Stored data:
+-------+
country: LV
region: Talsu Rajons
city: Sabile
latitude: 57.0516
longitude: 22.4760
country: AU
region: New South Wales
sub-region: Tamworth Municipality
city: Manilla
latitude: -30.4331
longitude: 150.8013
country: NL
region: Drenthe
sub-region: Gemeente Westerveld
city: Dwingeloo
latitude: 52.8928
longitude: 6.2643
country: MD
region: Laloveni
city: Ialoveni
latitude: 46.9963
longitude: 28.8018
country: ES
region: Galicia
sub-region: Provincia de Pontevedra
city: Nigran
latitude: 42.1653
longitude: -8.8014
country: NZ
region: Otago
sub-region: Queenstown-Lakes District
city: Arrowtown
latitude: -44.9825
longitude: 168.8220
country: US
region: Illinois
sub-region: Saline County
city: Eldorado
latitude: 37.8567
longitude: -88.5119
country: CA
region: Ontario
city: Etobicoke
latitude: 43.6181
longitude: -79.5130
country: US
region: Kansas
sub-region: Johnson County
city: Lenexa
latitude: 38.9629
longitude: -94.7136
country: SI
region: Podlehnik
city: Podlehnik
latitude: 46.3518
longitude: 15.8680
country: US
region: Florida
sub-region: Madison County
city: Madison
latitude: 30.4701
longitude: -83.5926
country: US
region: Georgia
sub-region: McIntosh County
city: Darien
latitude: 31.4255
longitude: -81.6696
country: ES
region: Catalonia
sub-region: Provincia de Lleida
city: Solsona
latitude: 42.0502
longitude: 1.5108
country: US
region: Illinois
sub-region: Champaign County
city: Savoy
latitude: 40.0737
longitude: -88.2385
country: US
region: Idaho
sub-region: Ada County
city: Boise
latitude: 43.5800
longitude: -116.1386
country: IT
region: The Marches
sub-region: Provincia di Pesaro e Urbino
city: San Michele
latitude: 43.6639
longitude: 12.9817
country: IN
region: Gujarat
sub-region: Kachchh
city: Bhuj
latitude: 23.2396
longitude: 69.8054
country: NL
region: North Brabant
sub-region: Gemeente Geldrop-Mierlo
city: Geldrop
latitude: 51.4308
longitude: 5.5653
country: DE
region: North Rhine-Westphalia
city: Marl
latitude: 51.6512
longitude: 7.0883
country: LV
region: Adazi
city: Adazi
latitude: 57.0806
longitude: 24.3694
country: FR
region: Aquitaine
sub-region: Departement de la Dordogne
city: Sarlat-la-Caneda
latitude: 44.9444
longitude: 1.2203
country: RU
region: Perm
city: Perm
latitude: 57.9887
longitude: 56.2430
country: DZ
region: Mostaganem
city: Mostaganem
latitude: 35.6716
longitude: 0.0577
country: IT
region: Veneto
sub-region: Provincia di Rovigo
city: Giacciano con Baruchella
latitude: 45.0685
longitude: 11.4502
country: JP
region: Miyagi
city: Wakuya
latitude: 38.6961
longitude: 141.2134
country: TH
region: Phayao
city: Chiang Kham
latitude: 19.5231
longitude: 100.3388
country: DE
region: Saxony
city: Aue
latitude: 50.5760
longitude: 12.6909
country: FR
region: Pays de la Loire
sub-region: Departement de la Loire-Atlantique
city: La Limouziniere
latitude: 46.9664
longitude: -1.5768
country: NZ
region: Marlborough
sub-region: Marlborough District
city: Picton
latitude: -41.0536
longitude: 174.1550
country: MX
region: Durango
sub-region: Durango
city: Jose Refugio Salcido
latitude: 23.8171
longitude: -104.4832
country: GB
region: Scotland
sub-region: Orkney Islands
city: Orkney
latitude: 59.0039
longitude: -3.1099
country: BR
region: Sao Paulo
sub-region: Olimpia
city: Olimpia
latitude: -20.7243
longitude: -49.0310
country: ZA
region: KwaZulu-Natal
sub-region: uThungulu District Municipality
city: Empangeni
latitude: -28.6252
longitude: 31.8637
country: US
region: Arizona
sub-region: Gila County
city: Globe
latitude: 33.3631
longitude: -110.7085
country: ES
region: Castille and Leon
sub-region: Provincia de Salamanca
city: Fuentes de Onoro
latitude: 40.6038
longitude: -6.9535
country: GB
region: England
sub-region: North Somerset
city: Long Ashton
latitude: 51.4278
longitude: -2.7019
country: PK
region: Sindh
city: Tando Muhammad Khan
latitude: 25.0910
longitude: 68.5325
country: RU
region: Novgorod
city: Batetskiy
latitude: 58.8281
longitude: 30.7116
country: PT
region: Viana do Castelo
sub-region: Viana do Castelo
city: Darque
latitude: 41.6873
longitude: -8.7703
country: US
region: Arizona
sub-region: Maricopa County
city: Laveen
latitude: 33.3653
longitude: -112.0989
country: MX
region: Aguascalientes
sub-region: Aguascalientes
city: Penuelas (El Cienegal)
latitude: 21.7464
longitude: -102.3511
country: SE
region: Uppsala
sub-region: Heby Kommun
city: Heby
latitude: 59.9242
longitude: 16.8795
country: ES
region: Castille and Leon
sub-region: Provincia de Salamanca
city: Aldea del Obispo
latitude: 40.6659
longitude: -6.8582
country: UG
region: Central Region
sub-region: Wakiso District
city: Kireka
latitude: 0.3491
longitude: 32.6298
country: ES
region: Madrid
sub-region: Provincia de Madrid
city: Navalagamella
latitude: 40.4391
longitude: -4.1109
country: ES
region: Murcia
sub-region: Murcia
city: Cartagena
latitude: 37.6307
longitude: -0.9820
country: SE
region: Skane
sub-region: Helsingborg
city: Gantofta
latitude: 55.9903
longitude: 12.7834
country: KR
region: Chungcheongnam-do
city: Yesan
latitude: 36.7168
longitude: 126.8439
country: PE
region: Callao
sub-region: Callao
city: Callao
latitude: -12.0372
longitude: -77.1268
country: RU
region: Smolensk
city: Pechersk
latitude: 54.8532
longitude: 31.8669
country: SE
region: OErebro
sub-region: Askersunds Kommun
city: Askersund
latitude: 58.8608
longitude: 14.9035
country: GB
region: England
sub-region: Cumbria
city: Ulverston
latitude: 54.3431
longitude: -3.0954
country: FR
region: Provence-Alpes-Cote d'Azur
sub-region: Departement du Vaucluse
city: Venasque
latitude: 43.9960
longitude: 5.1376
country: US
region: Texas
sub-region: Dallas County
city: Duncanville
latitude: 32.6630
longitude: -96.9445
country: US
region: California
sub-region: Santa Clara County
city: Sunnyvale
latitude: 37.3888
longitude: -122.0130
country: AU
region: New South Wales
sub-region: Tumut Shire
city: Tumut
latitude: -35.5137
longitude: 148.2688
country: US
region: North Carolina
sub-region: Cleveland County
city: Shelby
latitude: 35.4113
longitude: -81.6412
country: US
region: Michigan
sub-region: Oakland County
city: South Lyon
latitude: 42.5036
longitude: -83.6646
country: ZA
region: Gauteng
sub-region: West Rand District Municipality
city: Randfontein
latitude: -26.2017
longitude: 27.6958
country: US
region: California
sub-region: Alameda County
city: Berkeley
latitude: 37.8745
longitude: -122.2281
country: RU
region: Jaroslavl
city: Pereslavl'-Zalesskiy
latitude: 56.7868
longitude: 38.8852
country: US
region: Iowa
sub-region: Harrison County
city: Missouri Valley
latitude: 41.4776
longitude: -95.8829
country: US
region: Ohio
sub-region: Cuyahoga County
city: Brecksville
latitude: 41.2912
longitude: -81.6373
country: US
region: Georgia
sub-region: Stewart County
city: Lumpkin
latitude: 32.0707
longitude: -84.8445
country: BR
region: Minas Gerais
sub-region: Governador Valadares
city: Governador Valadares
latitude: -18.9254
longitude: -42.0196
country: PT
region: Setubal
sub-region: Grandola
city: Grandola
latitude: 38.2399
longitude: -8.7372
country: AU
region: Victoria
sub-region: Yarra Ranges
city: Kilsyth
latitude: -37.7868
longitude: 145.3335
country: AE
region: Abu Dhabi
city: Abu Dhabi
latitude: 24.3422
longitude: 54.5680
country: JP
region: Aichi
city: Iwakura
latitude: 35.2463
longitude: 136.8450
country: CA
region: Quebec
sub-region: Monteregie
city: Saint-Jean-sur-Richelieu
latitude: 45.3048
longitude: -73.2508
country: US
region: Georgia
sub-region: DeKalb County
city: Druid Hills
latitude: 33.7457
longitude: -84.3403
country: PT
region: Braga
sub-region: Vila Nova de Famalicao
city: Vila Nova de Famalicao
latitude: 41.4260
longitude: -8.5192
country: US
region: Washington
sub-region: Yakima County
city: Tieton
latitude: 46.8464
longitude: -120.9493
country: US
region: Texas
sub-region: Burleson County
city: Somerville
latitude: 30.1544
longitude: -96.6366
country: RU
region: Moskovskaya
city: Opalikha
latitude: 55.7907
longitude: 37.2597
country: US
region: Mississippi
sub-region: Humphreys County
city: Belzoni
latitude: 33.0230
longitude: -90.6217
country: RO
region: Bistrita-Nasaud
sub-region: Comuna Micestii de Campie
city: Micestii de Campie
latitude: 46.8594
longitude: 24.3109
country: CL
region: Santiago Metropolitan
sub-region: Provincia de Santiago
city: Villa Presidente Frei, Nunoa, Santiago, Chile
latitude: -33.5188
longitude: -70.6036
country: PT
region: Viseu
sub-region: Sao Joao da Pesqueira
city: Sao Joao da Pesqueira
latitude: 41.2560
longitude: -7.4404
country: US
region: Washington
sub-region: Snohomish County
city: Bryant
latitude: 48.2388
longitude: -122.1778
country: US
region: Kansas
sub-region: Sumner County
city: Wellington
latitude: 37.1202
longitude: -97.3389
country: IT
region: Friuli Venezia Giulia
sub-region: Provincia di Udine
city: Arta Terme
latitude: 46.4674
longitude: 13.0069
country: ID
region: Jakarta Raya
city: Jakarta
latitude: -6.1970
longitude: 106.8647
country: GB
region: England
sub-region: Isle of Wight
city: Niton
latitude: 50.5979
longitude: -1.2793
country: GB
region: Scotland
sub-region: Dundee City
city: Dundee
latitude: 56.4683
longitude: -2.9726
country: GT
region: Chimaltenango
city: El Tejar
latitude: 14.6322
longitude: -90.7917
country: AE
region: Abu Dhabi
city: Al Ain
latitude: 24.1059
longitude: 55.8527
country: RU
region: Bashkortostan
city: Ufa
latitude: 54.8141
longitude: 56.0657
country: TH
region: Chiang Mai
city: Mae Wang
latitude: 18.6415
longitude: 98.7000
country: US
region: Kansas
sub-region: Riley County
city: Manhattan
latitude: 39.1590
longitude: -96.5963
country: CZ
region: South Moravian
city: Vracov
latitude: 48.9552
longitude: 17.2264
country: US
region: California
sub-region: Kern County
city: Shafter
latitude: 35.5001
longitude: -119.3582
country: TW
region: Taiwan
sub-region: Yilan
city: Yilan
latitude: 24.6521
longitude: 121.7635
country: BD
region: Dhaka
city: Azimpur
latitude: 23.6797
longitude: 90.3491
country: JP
+-------+
TASK REQUIREMENTS: Return the material unchanged from its first line through the line that has "region: Podlehnik", with that line included.

TASK RESPONSE:
country: LV
region: Talsu Rajons
city: Sabile
latitude: 57.0516
longitude: 22.4760
country: AU
region: New South Wales
sub-region: Tamworth Municipality
city: Manilla
latitude: -30.4331
longitude: 150.8013
country: NL
region: Drenthe
sub-region: Gemeente Westerveld
city: Dwingeloo
latitude: 52.8928
longitude: 6.2643
country: MD
region: Laloveni
city: Ialoveni
latitude: 46.9963
longitude: 28.8018
country: ES
region: Galicia
sub-region: Provincia de Pontevedra
city: Nigran
latitude: 42.1653
longitude: -8.8014
country: NZ
region: Otago
sub-region: Queenstown-Lakes District
city: Arrowtown
latitude: -44.9825
longitude: 168.8220
country: US
region: Illinois
sub-region: Saline County
city: Eldorado
latitude: 37.8567
longitude: -88.5119
country: CA
region: Ontario
city: Etobicoke
latitude: 43.6181
longitude: -79.5130
country: US
region: Kansas
sub-region: Johnson County
city: Lenexa
latitude: 38.9629
longitude: -94.7136
country: SI
region: Podlehnik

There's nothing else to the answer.